··· Source information

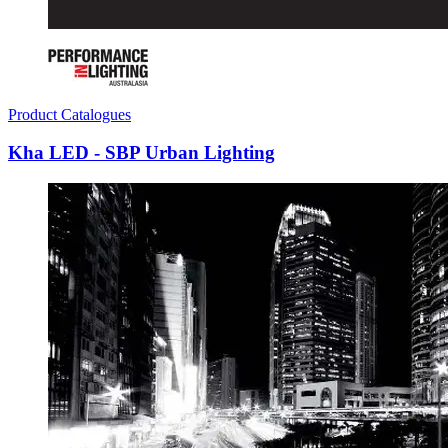
Product Catalogues
Kha LED - SBP Urban Lighting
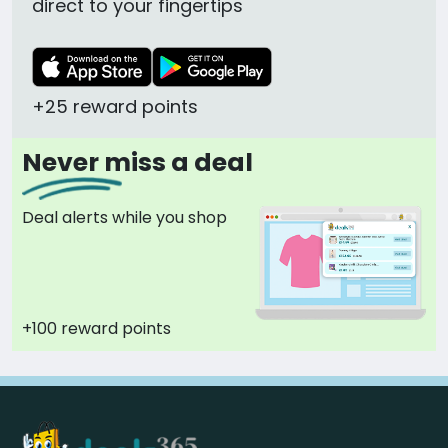
direct to your fingertips
+25 reward points
Never miss a deal
Deal alerts while you shop
+100 reward points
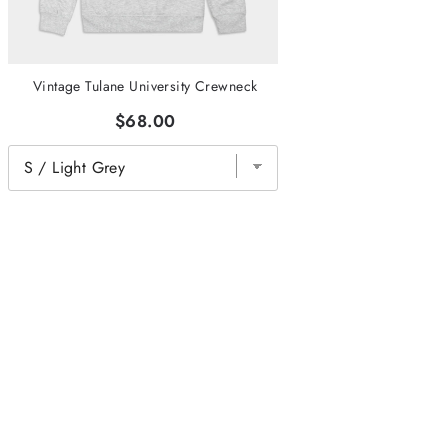
Vintage Tulane University Crewneck
$68.00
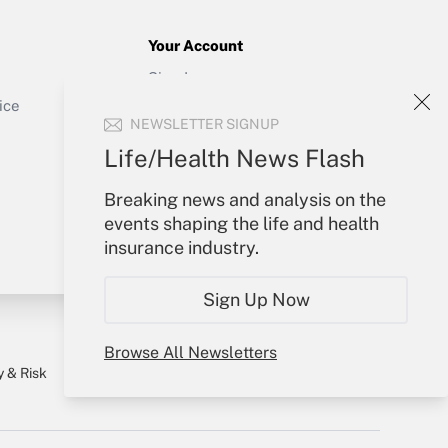
Your Account
Sign In
Get Answer
Create Account
ice
NEWSLETTER SIGNUP
Forgot Password
My Newsletters
Life/Health News Flash
Breaking news and analysis on the
events shaping the life and health
insurance industry.
Sign Up Now
Browse All Newsletters
y & Risk
Consulting Mag
Book Store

······

Which of the lines in the listing above include "Newsletters"? Report each of them.

My Newsletters
Browse All Newsletters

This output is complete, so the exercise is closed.